None of Ashby’s other films hold up as well, and his corpus seems on the brink of obscurity. One of the two films he made that were actually hits, Coming Home, was considered a landmark in 1978, given the then-startling frankness with which it depicted wounded Vietnam veterans. (It was inspired by the life story of Ron Kovic, who would later go on to be the subject of Oliver Stone’s Tom Cruise vehicle Born on the Fourth of July.) Today, though, despite the Oscar-winning lead performances by Jon Voight and Jane Fonda, and its naturalistic feel, it is undone by its didactic anti-war tone (Fonda, who produced it, is seen in interviews explaining that it was conceived as such a statement) and its melodramatic love-triangle story, which culminates in a walk-into-the-sea suicide. Ashby’s other big hit, Shampoo, in which Beatty’s horny hairdresser beds an assortment of beautiful women as the 1968 election of Richard Nixon looms, seemed like gonzo comedy at the time but today seems quaint, even slow-footed, and it hardly contains anything worth a laugh, belonging rather to the bulging file of films about disillusioned rebels.

The Last Detail, which inspired a fond sort-of sequel last year in Richard Linklater’s Last Flag Flying, is a pungently written character study that won an Oscar for Robert Towne, but yesterday’s shock-the-bourgeoisie trick is today’s cliché. The Wikipedia entry that tracks such things informs us that the film set a record for most uses of the F word at the time: 65. Ten years later, Scarface logged 207. The following decade, Casino racked up 422. Wolf of Wall Street? 569. Profanity has become to the culture like water to a fish, the environment we all inhabit. The Last Detail’s indictment of how authorities repress our romantic souls with their capricious rules became similarly trite, albeit well-developed in the film’s interplay between Jack Nicholson as old salt Billy Buddusky and Randy Quaid as the young sailor he is taking to the brig.

Ashby today may be best known for something he didn’t even do — devise the one endlessly repeated joke that drives Being There (1979), Jerzy Kosinski’s satiric parable (rewritten without credit by Robert C. Jones, according to Hal) about a simpleton named Chance the Gardener whose vapid utterances are mistaken for deep metaphors at the highest levels of the U.S. government. Once the film gets going, watching any five minutes of its laborious comedy will suffice for the whole, but Chance has endured as a useful comparison figure cited by columnists who wish to cast their ideological opponents as vacuous.
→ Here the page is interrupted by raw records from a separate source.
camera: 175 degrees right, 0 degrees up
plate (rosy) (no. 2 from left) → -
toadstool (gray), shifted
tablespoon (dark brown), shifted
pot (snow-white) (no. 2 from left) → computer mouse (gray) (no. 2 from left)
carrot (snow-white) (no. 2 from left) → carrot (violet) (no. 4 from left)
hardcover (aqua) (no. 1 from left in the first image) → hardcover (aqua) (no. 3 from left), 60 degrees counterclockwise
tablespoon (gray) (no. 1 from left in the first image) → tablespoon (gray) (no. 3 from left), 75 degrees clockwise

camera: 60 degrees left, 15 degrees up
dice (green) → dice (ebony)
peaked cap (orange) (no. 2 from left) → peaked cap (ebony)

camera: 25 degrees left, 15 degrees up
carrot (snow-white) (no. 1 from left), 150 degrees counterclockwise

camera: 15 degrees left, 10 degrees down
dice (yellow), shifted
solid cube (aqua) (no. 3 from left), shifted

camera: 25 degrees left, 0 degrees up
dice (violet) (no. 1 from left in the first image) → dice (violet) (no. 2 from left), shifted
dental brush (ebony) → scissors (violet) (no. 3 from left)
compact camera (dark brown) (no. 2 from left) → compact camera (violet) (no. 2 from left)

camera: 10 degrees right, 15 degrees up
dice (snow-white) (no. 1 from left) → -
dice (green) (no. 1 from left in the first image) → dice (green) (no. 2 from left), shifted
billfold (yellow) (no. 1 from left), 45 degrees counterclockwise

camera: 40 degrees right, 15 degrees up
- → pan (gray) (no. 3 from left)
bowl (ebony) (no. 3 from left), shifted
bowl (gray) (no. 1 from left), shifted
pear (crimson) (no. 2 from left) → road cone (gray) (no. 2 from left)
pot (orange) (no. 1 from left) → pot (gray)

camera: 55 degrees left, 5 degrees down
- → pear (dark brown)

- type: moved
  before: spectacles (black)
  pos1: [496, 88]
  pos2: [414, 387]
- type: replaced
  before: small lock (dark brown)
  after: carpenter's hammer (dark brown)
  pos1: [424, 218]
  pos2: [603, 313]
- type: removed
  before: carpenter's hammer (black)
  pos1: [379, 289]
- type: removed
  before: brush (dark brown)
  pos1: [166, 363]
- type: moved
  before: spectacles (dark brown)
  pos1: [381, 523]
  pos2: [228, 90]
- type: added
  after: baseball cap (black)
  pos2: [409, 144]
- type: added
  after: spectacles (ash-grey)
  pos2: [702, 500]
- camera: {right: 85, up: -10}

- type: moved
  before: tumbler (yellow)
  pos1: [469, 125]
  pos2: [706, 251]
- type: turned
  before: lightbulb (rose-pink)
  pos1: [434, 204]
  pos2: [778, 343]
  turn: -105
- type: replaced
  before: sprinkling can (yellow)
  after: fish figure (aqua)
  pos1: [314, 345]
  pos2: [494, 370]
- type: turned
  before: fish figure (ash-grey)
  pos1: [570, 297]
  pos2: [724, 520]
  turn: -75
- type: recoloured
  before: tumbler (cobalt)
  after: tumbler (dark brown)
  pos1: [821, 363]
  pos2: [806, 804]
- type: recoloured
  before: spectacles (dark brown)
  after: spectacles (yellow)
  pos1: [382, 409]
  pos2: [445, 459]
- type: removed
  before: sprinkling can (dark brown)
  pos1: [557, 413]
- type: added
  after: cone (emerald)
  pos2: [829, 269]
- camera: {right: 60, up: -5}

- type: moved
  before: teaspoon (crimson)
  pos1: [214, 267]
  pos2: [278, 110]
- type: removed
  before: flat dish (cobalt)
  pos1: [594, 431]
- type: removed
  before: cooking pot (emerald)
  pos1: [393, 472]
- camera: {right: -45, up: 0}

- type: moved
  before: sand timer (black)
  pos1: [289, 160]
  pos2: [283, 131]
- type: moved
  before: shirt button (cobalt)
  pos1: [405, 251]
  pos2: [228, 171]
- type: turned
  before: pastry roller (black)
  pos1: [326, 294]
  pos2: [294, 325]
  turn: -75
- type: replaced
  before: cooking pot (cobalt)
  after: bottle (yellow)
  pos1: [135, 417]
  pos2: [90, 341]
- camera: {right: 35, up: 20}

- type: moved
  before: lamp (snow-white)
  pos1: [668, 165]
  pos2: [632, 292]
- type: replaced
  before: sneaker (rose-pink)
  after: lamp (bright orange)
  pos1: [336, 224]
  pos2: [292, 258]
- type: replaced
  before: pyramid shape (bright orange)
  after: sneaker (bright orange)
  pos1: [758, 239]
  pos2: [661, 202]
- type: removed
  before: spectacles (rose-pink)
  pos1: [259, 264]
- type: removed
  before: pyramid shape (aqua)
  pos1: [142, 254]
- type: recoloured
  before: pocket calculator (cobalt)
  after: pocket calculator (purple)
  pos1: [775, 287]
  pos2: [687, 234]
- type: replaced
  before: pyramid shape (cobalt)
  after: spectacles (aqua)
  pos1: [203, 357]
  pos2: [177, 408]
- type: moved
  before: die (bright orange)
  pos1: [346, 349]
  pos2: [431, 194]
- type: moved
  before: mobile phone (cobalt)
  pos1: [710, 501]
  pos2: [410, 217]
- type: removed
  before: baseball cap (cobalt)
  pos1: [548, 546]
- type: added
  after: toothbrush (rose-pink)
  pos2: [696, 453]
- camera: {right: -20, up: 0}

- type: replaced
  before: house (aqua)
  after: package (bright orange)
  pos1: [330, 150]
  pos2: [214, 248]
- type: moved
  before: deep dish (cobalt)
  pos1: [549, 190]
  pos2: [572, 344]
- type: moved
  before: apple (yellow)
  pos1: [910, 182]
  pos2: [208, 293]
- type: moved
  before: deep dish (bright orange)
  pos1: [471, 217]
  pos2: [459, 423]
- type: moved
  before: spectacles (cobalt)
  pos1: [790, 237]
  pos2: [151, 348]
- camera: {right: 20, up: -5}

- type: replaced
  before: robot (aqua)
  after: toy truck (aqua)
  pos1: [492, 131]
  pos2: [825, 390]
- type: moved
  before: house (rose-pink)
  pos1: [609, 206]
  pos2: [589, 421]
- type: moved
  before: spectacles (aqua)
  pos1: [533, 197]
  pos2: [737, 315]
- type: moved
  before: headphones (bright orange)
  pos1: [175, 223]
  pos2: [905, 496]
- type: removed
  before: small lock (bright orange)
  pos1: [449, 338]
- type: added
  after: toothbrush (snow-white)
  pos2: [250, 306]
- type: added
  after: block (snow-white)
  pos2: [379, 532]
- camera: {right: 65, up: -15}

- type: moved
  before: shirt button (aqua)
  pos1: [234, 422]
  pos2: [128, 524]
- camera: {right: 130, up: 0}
Yesterday’s bohemianism tends to age like yesterday’s produce. Less concerned with being of-the-moment, the 1970s works of Scorsese and Coppola today can’t easily be charged with being dated, as Ashby’s can. It sounds very contemporary to hear Ashby say, in the documentary, “I had three things that put me about 180 steps ahead of everybody. I was born in this country, I was born white, and I was born male,” but the sentiment highlights an unfortunate feature of his films, which is to present the Establishment as stiff, gasping, pearl-clutching country-club caricatures. “Not as a generalization, but basically the upper class is full of sh**, man,” Ashby once said. Let today’s makers of films that are even more transparently homiletic than Ashby’s ponder his fate as they contemplate whether anyone will still be watching their work a generation from now.